Und dann der unvergessene Skandal: Im Spielfilm »Die Sünderin« von Willi Forst (3sat, Donnerstag, 14.05 Uhr) zeigte sie sich in ihrer Rolle als Hure für einen kurzen Augenblick hüllenlos. Durch diesen Auftritt als Aktmodell und die Thematisierung der Tabus Prostitution und Freitod wurde der Film im prüden Nachkriegsdeutschland mit Demonstrationen und Klageverfahren zum Skandal. Zugleich war das Werk ein ungeheurer Kassenerfolg.
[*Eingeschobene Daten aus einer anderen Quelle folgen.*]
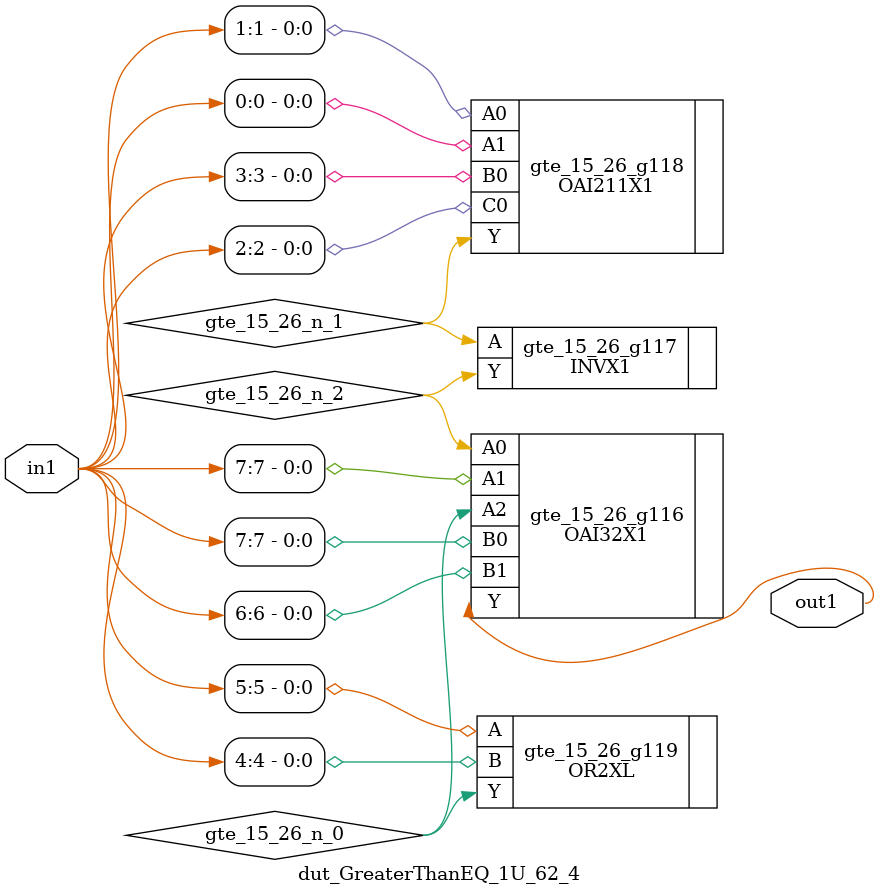
<source format=v>
`timescale 1ps / 1ps


module dut_GreaterThanEQ_1U_62_4(in1, out1);
  input [7:0] in1;
  output out1;
  wire [7:0] in1;
  wire out1;
  wire gte_15_26_n_0, gte_15_26_n_1, gte_15_26_n_2;
  OAI32X1 gte_15_26_g116(.A0 (gte_15_26_n_2), .A1 (in1[7]), .A2
       (gte_15_26_n_0), .B0 (in1[7]), .B1 (in1[6]), .Y (out1));
  INVX1 gte_15_26_g117(.A (gte_15_26_n_1), .Y (gte_15_26_n_2));
  OAI211X1 gte_15_26_g118(.A0 (in1[1]), .A1 (in1[0]), .B0 (in1[3]), .C0
       (in1[2]), .Y (gte_15_26_n_1));
  OR2XL gte_15_26_g119(.A (in1[5]), .B (in1[4]), .Y (gte_15_26_n_0));
endmodule



</source>
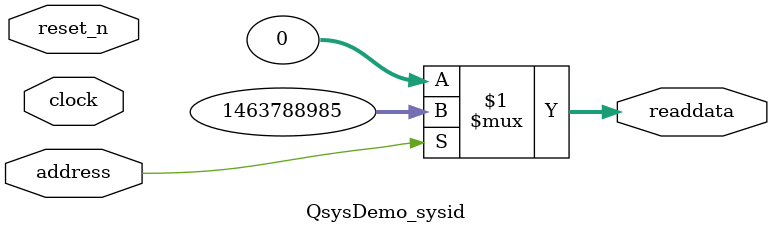
<source format=v>



// synthesis translate_off
`timescale 1ns / 1ps
// synthesis translate_on

// turn off superfluous verilog processor warnings 
// altera message_level Level1 
// altera message_off 10034 10035 10036 10037 10230 10240 10030 

module QsysDemo_sysid (
               // inputs:
                address,
                clock,
                reset_n,

               // outputs:
                readdata
             )
;

  output  [ 31: 0] readdata;
  input            address;
  input            clock;
  input            reset_n;

  wire    [ 31: 0] readdata;
  //control_slave, which is an e_avalon_slave
  assign readdata = address ? 1463788985 : 0;

endmodule




</source>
Viele Filme folgten, sowohl in den USA als auch in Deutschland, mit den besten Regisseuren und international anerkennten Kollegen.
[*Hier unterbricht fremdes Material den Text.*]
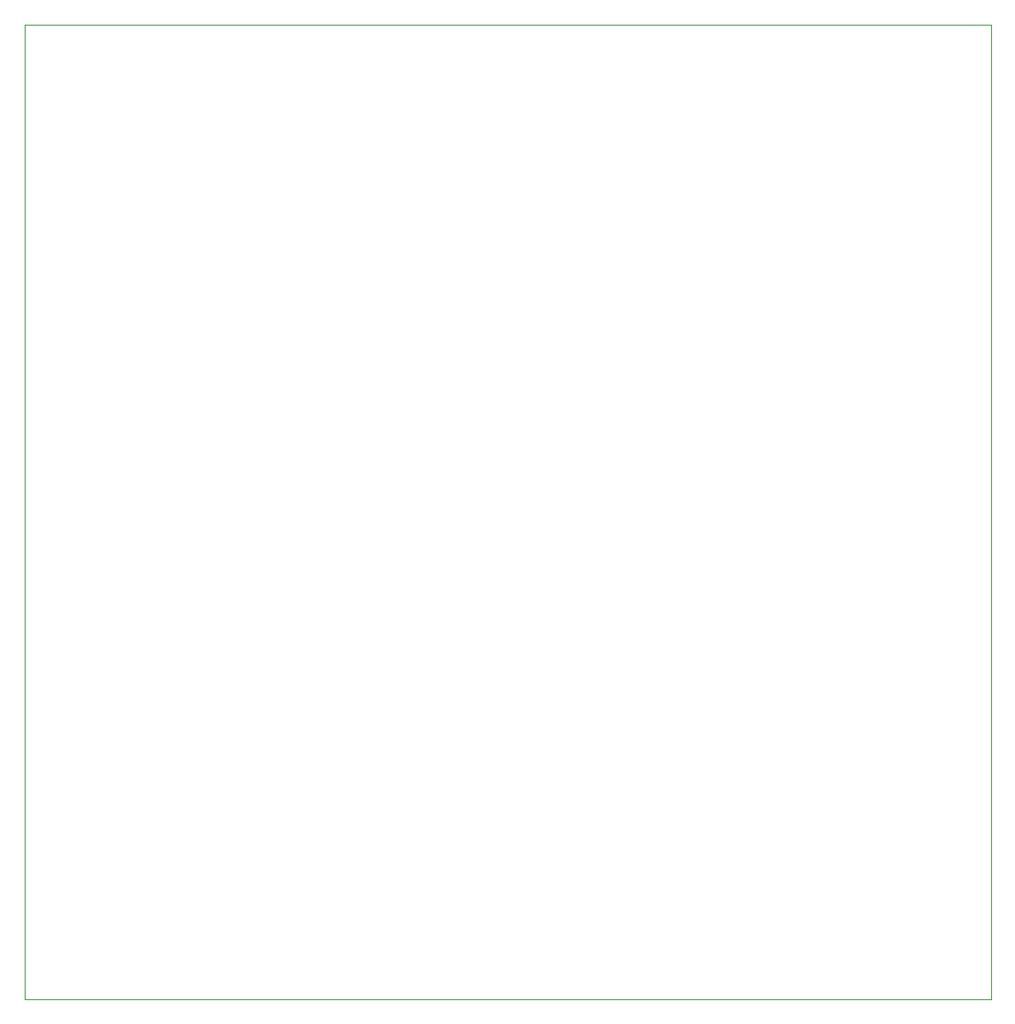
<source format=gbr>
G04 #@! TF.FileFunction,Profile,NP*
%FSLAX46Y46*%
G04 Gerber Fmt 4.6, Leading zero omitted, Abs format (unit mm)*
G04 Created by KiCad (PCBNEW 4.0.6) date 05/22/17 17:46:35*
%MOMM*%
%LPD*%
G01*
G04 APERTURE LIST*
%ADD10C,0.100000*%
%ADD11C,0.025400*%
G04 APERTURE END LIST*
D10*
D11*
X71430300Y-32918600D02*
X72630300Y-32918600D01*
X71430300Y-129738600D02*
X71430300Y-32918600D01*
X167480300Y-129738600D02*
X71430300Y-129738600D01*
X167480300Y-32918600D02*
X167480300Y-129738600D01*
X72630300Y-32918600D02*
X167480300Y-32918600D01*
M02*

</source>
1963 begann Hildegard Knef mit großem Erfolg eine zweite Karriere als Chansonsängerin, deren rauchiges Timbre »die Knef« unverwechselbar machte. Ihre Schallplatten mit zum Teil eigenen Chansons erzielten Millionenumsätze, und ihre Tourneen waren bis weit in die 80er Jahre hinein ausverkauft.
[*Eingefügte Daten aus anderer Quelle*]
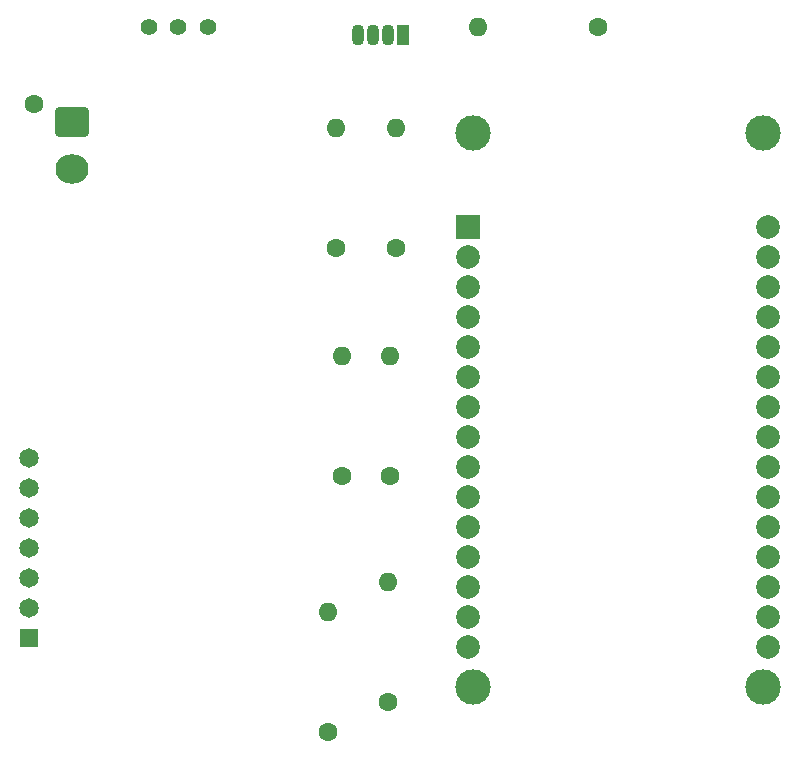
<source format=gbr>
%TF.GenerationSoftware,KiCad,Pcbnew,(6.0.1)*%
%TF.CreationDate,2022-02-16T21:04:10+01:00*%
%TF.ProjectId,ESP32_SCD30,45535033-325f-4534-9344-33302e6b6963,rev?*%
%TF.SameCoordinates,Original*%
%TF.FileFunction,Soldermask,Bot*%
%TF.FilePolarity,Negative*%
%FSLAX46Y46*%
G04 Gerber Fmt 4.6, Leading zero omitted, Abs format (unit mm)*
G04 Created by KiCad (PCBNEW (6.0.1)) date 2022-02-16 21:04:10*
%MOMM*%
%LPD*%
G01*
G04 APERTURE LIST*
G04 Aperture macros list*
%AMRoundRect*
0 Rectangle with rounded corners*
0 $1 Rounding radius*
0 $2 $3 $4 $5 $6 $7 $8 $9 X,Y pos of 4 corners*
0 Add a 4 corners polygon primitive as box body*
4,1,4,$2,$3,$4,$5,$6,$7,$8,$9,$2,$3,0*
0 Add four circle primitives for the rounded corners*
1,1,$1+$1,$2,$3*
1,1,$1+$1,$4,$5*
1,1,$1+$1,$6,$7*
1,1,$1+$1,$8,$9*
0 Add four rect primitives between the rounded corners*
20,1,$1+$1,$2,$3,$4,$5,0*
20,1,$1+$1,$4,$5,$6,$7,0*
20,1,$1+$1,$6,$7,$8,$9,0*
20,1,$1+$1,$8,$9,$2,$3,0*%
G04 Aperture macros list end*
%ADD10R,1.650000X1.650000*%
%ADD11C,1.650000*%
%ADD12C,1.600000*%
%ADD13O,1.600000X1.600000*%
%ADD14C,3.000000*%
%ADD15R,2.000000X2.000000*%
%ADD16C,2.000000*%
%ADD17RoundRect,0.250000X-1.150000X0.980000X-1.150000X-0.980000X1.150000X-0.980000X1.150000X0.980000X0*%
%ADD18O,2.800000X2.460000*%
%ADD19R,1.070000X1.800000*%
%ADD20O,1.070000X1.800000*%
%ADD21C,1.400000*%
G04 APERTURE END LIST*
D10*
%TO.C,U2*%
X88790000Y-105646400D03*
D11*
X88790000Y-103106400D03*
X88790000Y-100566400D03*
X88790000Y-98026400D03*
X88790000Y-95486400D03*
X88790000Y-92946400D03*
X88790000Y-90406400D03*
%TD*%
D12*
%TO.C,R1*%
X119210000Y-111136400D03*
D13*
X119210000Y-100976400D03*
%TD*%
D12*
%TO.C,R6*%
X115316000Y-91948000D03*
D13*
X115316000Y-81788000D03*
%TD*%
D12*
%TO.C,R7*%
X119366000Y-91948000D03*
D13*
X119366000Y-81788000D03*
%TD*%
D12*
%TO.C,R3*%
X114808000Y-72644000D03*
D13*
X114808000Y-62484000D03*
%TD*%
D12*
%TO.C,R2*%
X114130000Y-113676400D03*
D13*
X114130000Y-103516400D03*
%TD*%
D14*
%TO.C,U1*%
X150914000Y-109835000D03*
X126404000Y-62885000D03*
X150914000Y-62885000D03*
X126404000Y-109835000D03*
D15*
X125984000Y-70845000D03*
D16*
X125984000Y-73385000D03*
X125984000Y-75925000D03*
X125984000Y-78465000D03*
X125984000Y-81005000D03*
X125984000Y-83545000D03*
X125984000Y-86085000D03*
X125984000Y-88625000D03*
X125984000Y-91165000D03*
X125984000Y-93705000D03*
X125984000Y-96245000D03*
X125984000Y-98785000D03*
X125984000Y-101325000D03*
X125984000Y-103865000D03*
X125984000Y-106405000D03*
X151384000Y-106405000D03*
X151384000Y-103865000D03*
X151384000Y-101325000D03*
X151384000Y-98785000D03*
X151384000Y-96245000D03*
X151384000Y-93705000D03*
X151384000Y-91165000D03*
X151384000Y-88625000D03*
X151384000Y-86085000D03*
X151384000Y-83545000D03*
X151384000Y-81005000D03*
X151384000Y-78465000D03*
X151384000Y-75925000D03*
X151384000Y-73385000D03*
X151384000Y-70845000D03*
%TD*%
D12*
%TO.C,R5*%
X136990000Y-53986400D03*
D13*
X126830000Y-53986400D03*
%TD*%
D12*
%TO.C,J1*%
X89206000Y-60476000D03*
D17*
X92456000Y-61976000D03*
D18*
X92456000Y-65936000D03*
%TD*%
D19*
%TO.C,D1*%
X120480000Y-54616400D03*
D20*
X119210000Y-54616400D03*
X117940000Y-54616400D03*
X116670000Y-54616400D03*
%TD*%
D21*
%TO.C,S1*%
X98930000Y-53986400D03*
X101430000Y-53986400D03*
X103930000Y-53986400D03*
%TD*%
D12*
%TO.C,R4*%
X119888000Y-72644000D03*
D13*
X119888000Y-62484000D03*
%TD*%
M02*

</source>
Ein sensationelles Debüt feierte die Frau, für die es später »rote Rosen regnen« sollte, 1970 auch als Schriftstellerin mit ihrer Biographie »Der geschenkte Gaul«, der eine Milionenauflage erreichte. Weitere Titel folgten. Und immer wieder spielte sie in Filmen mit, die Liste ist lang. Im Herbst 1989 kehrte Knef von Hollywood nach Deutschland und ins Fernsehen zurück. ARD, ZDF, WDR und RTL, die Sender rissen sich um sie.
Die unermüdliche Künstlerin erlag am 1. Februar 2002 im Alter von 76 Jahren in einem Berliner Krankenhaus ihrer schweren Lungenkrankheit. Sie war in erster Ehe mit dem amerikanischen Filmoffizier Kurt Hirsch verheiratet, in zweiter mit dem englischen Schauspieler und Regisseur David Cameron. Im Juni 1977 heiratete sie Paul von Sell, der sie bis an ihr Lebensende begleitete.
Das Filmmuseum Berlin würdigt, wie berichtet, Hildegard Knef noch bis zum 17. April 2006 mit einer Sonderausstellung. Unveröffentlichte Fotos, Show-Kleider, Mode-Entewürfe berühmter Designer, Briefe und weitere Exponate aus dem Nachlass der Künstlerin dokumentieren die Stationen einer Karriere, die eng mit der bundesdeutschen Kulturgeschichte verknüpft war.